Chicken Soup for the Soul Entertainment, which runs ad-supported streaming networks like Crackle, reported a mixed bag of first-quarter results, with record viewership during the onset of COVID-19 but also advertising uncertainty.
The company reported an all-time high number of visits to Crackle and Popcornflix in March, though it did not provide any numbers.
The company’s revenue and net loss in the quarter and revenue fell below the consensus estimate of Wall Street analysts. The net loss of 95 cents compared with a loss of 28 cents in the same quarter a year ago, with revenue of $14.1 million rising from $2.5 million.
On the subject of Crackle, CEO Bill Rouhana said “odds are” that Sony will not retain its 49% Crackle stake, though he told Wall Street analysts during a conference call with Wall Street analysts that he was only “speculating.” The window for Sony to decide whether to keep the stake or convert it into preferred stock or common shares in starts May 15 and runs through November.

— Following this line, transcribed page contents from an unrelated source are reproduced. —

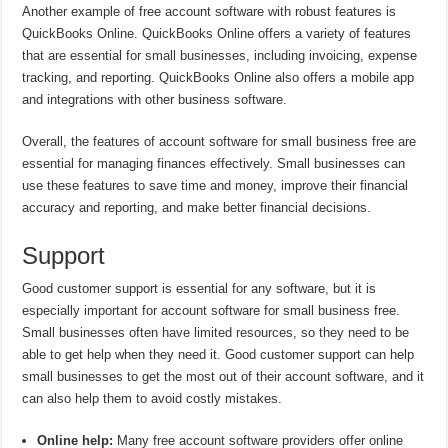
Another example of free account software with robust features is
QuickBooks Online. QuickBooks Online offers a variety of features
that are essential for small businesses, including invoicing, expense
tracking, and reporting. QuickBooks Online also offers a mobile app
and integrations with other business software.
Overall, the features of account software for small business free are
essential for managing finances effectively. Small businesses can
use these features to save time and money, improve their financial
accuracy and reporting, and make better financial decisions.
Support
Good customer support is essential for any software, but it is
especially important for account software for small business free.
Small businesses often have limited resources, so they need to be
able to get help when they need it. Good customer support can help
small businesses to get the most out of their account software, and it
can also help them to avoid costly mistakes.
Online help:
Many free account software providers offer online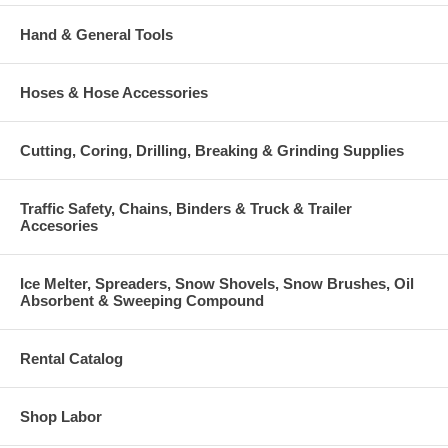
Hand & General Tools
Hoses & Hose Accessories
Cutting, Coring, Drilling, Breaking & Grinding Supplies
Traffic Safety, Chains, Binders & Truck & Trailer
Accesories
Ice Melter, Spreaders, Snow Shovels, Snow Brushes, Oil
Absorbent & Sweeping Compound
Rental Catalog
Shop Labor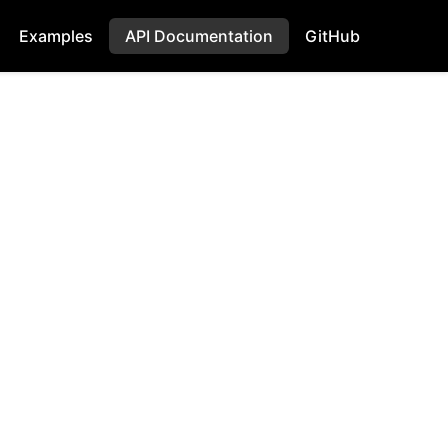
Examples
API Documentation
GitHub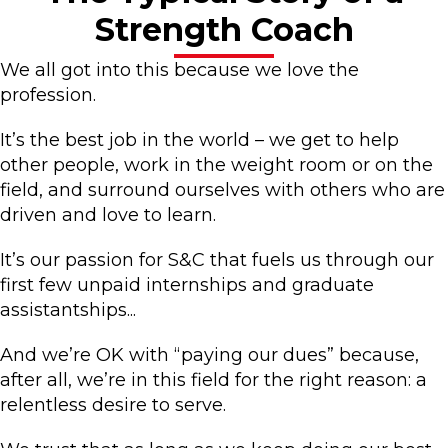
Strength Coach
We all got into this because we love the
profession.
It’s the best job in the world – we get to help
other people, work in the weight room or on the
field, and surround ourselves with others who are
driven and love to learn.
It’s our passion for S&C that fuels us through our
first few unpaid internships and graduate
assistantships...
And we’re OK with “paying our dues” because,
after all, we’re in this field for the right reason: a
relentless desire to serve.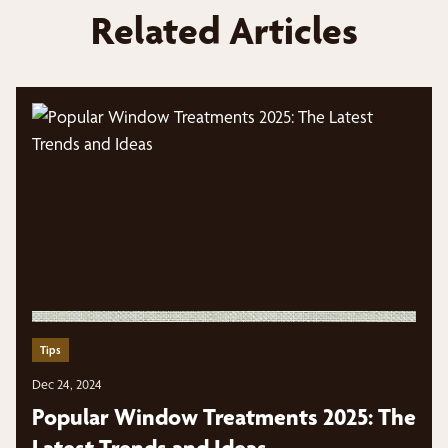
Related Articles
Tips
Dec 24, 2024
Popular Window Treatments 2025: The
Latest Trends and Ideas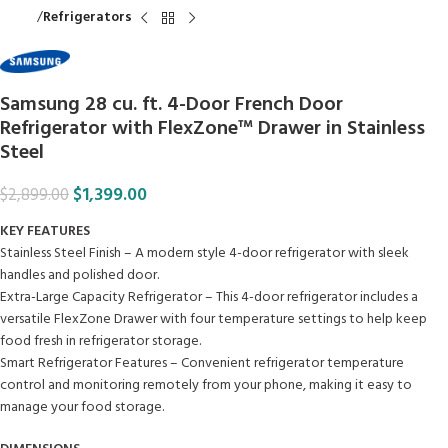
Home
Refrigerators
Samsung 28 cu. ft. 4-Door French Door
Refrigerator with FlexZone™ Drawer in Stainless
Steel
$
1,399.00
$
2,899.00
KEY FEATURES
Stainless Steel Finish – A modern style 4-door refrigerator with sleek
handles and polished door.
Extra-Large Capacity Refrigerator – This 4-door refrigerator includes a
versatile FlexZone Drawer with four temperature settings to help keep
food fresh in refrigerator storage.
Smart Refrigerator Features – Convenient refrigerator temperature
control and monitoring remotely from your phone, making it easy to
manage your food storage.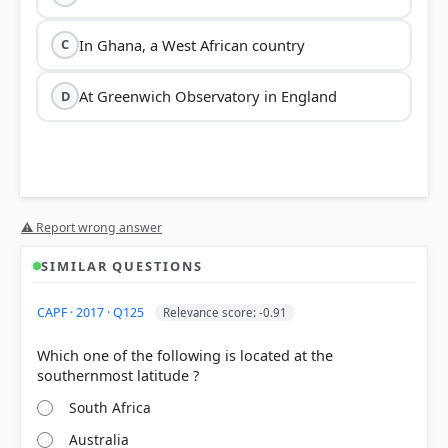
In Ghana, a West African country
C
At Greenwich Observatory in England
D
⚠ Report wrong answer
SIMILAR QUESTIONS
CAPF · 2017 · Q125
Relevance score: -0.91
Which one of the following is located at the
South Africa
Australia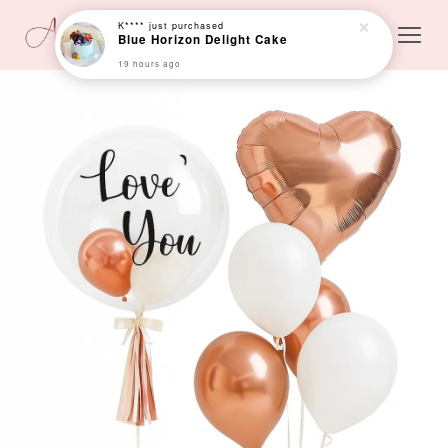
K****
just purchased
Blue Horizon Delight Cake
19 hours ago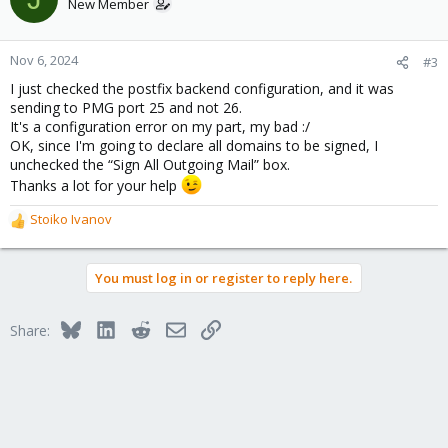
New Member
Nov 6, 2024
#3
I just checked the postfix backend configuration, and it was
sending to PMG port 25 and not 26.
It's a configuration error on my part, my bad :/
OK, since I'm going to declare all domains to be signed, I
unchecked the “Sign All Outgoing Mail” box.
Thanks a lot for your help
Stoiko Ivanov
R
e
a
You must log in or register to reply here.
c
t
i
Bluesky
LinkedIn
Reddit
Email
Link
Share:
o
n
s
: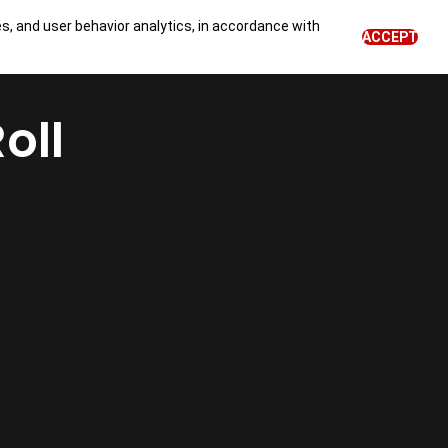
es, and user behavior analytics, in accordance with
0
ACCEPT
BLOG
NEWS
Login
EN
oll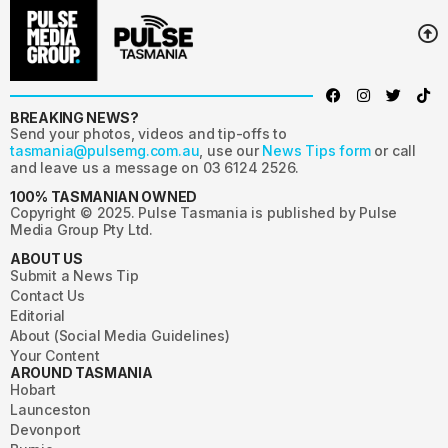
BREAKING NEWS?
Send your photos, videos and tip-offs to
tasmania@pulsemg.com.au
, use our
News Tips form
or call
and leave us a message on 03 6124 2526.
100% TASMANIAN OWNED
Copyright © 2025. Pulse Tasmania is published by Pulse
Media Group Pty Ltd.
ABOUT US
Submit a News Tip
Contact Us
Editorial
About (Social Media Guidelines)
Your Content
AROUND TASMANIA
Hobart
Launceston
Devonport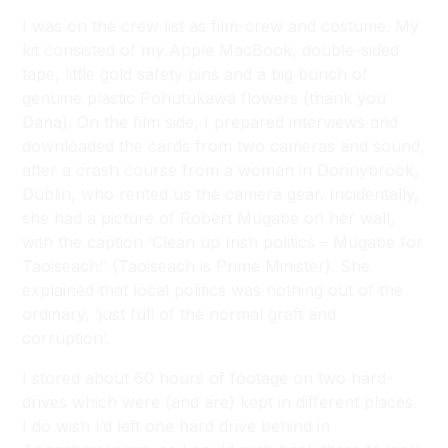
I was on the crew list as film-crew and costume. My
kit consisted of my Apple MacBook, double-sided
tape, little gold safety pins and a big bunch of
genuine plastic Pohutukawa flowers (thank you
Dana). On the film side, I prepared interviews and
downloaded the cards from two cameras and sound,
after a crash course from a woman in Donnybrook,
Dublin, who rented us the camera gear. Incidentally,
she had a picture of Robert Mugabe on her wall,
with the caption ‘Clean up Irish politics – Mugabe for
Taoiseach!’ (Taoiseach is Prime Minister). She
explained that local politics was nothing out of the
ordinary, ‘just full of the normal graft and
corruption’.
I stored about 60 hours of footage on two hard-
drives which were (and are) kept in different places.
I do wish I’d left one hard drive behind in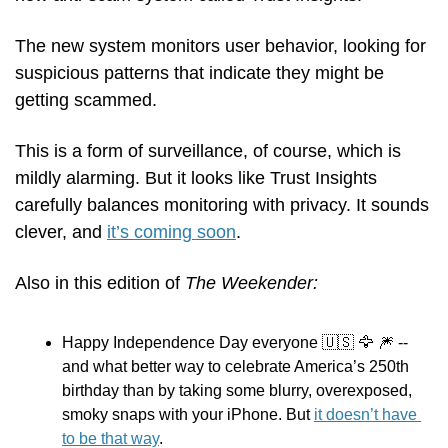
The new system monitors user behavior, looking for 
suspicious patterns that indicate they might be 
getting scammed. 
This is a form of surveillance, of course, which is 
mildly alarming. But it looks like Trust Insights 
carefully balances monitoring with privacy. It sounds 
clever, and 
it’s coming soon
.
Also in this edition of 
The Weekender:
Happy Independence Day everyone 
🇺🇸
🦅
🎆
 -- 
and what better way to celebrate America’s 250th 
birthday than by taking some blurry, overexposed, 
smoky snaps with your iPhone. But 
it doesn’t have 
to be that way
.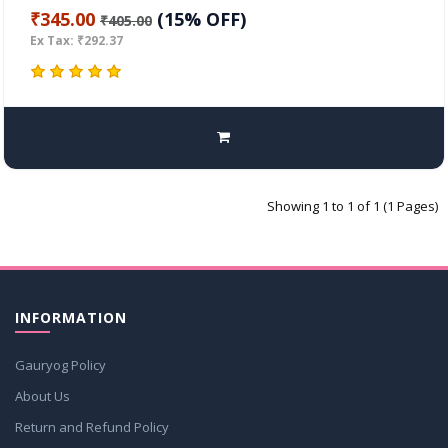
₹345.00
(15% OFF)
₹405.00
Ex Tax: ₹292.37
Showing 1 to 1 of 1 (1 Pages)
INFORMATION
Gauryog Policy
About Us
Return and Refund Policy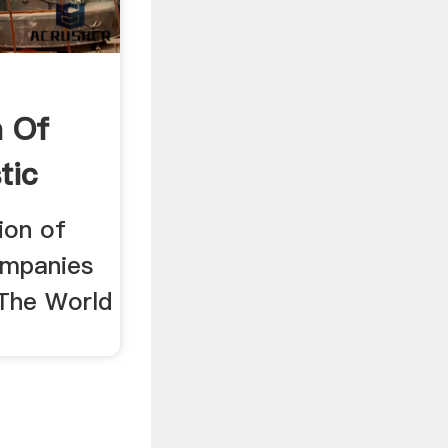
n Of
tic
% .
ion of
ompanies
The World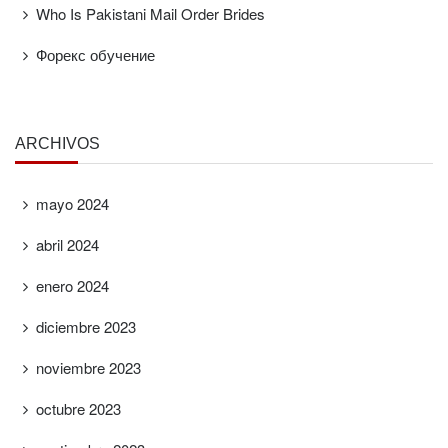
Who Is Pakistani Mail Order Brides
Форекс обучение
ARCHIVOS
mayo 2024
abril 2024
enero 2024
diciembre 2023
noviembre 2023
octubre 2023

“There have been some discussions with them about this,” Rouhana said, declining to offer specifics. “Sony is heavily motivated, and has publicly stated multiple times that they are not interested in staying in businesses that are not generating a net income contribution. It will be a while before Crackle Plus, because of the way it’s organized, will do that.”
Sony bought Crackle in 2006 when it was known as Grouper, an early streaming video service. After operating it for more than a decade, it sold majority control to CSSE in May 2019. The deal made CSSE one of the top ad-supported video on demand [AVOD] players in the U.S.
Rouhana said the road map for CSSE regardless of the decision centers on “having to rely less on Sony” in terms of programming. Thanks to shows like On Point and Going From Broke, Crackle Plus has seen viewing of original and exclusive programming climb to more than 14% of total viewing.
Original and exclusive content rose to more than 14% of total viewing across the company’s AVOD and subscription networks, inlcuding Crackle, Popcornflix, Popcornflix Kids, Truli, Pivotshare, Españolflix and FrightPix.
Advertising categories like packaged consumer goods, insurance and pharmaceuticals remain strong contributors to revenue, Rouhana said. But the outlook for 2020 based on the initial two months of COVID-19 impact is for more volatility.
Ad rates in May improved on April, the CEO said, but in terms of the overall marketing climate, “we might be seeing an up-and-down kind of world for a while,” Rouhana said, “where we get a bunch of Aprils and rebound with a bunch of Mays. I don’t know if there’s a trend yet but so far it hasn’t been as bad as I thought it could be.”